— REQUIRED WORK —
For the word "thumb", return each line of the data in which it occurs.

— DATASET ENTRIES —
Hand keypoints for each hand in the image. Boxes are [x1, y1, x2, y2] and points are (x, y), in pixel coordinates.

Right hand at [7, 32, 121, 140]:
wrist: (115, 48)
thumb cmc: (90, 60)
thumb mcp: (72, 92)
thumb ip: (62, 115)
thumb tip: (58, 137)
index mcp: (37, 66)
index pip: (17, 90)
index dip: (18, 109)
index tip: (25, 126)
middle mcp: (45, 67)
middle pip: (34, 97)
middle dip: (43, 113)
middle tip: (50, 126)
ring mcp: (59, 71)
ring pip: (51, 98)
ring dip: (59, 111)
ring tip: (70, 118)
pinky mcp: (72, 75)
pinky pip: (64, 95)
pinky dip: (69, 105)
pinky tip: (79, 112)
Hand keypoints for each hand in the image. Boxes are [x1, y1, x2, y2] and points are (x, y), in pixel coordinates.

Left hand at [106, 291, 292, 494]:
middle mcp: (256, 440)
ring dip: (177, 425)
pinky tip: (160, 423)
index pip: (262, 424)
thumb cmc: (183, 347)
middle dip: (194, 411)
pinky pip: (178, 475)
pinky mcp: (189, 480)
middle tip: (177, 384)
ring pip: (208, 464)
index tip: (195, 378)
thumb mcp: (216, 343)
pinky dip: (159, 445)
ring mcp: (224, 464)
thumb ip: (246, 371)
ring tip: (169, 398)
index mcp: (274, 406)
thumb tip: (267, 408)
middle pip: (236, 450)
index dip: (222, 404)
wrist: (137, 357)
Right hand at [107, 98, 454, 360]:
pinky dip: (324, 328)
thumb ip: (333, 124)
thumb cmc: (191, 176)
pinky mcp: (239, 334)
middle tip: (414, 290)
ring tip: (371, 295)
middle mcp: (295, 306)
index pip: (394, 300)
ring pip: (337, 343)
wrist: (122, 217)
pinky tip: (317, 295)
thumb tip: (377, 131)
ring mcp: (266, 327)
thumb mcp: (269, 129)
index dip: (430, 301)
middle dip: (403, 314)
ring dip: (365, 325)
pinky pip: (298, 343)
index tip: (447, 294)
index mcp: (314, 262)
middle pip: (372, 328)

— RESULT OF THE TASK —
thumb cmc: (90, 60)
thumb mcp: (72, 92)
thumb ip: (62, 115)
thumb tip: (58, 137)
thumb cmc: (183, 347)
thumb mcp: (216, 343)
thumb ip: (246, 371)
thumb tip: (267, 408)
thumb ip: (333, 124)
thumb cmc: (191, 176)
thumb tip: (377, 131)
thumb mcp: (269, 129)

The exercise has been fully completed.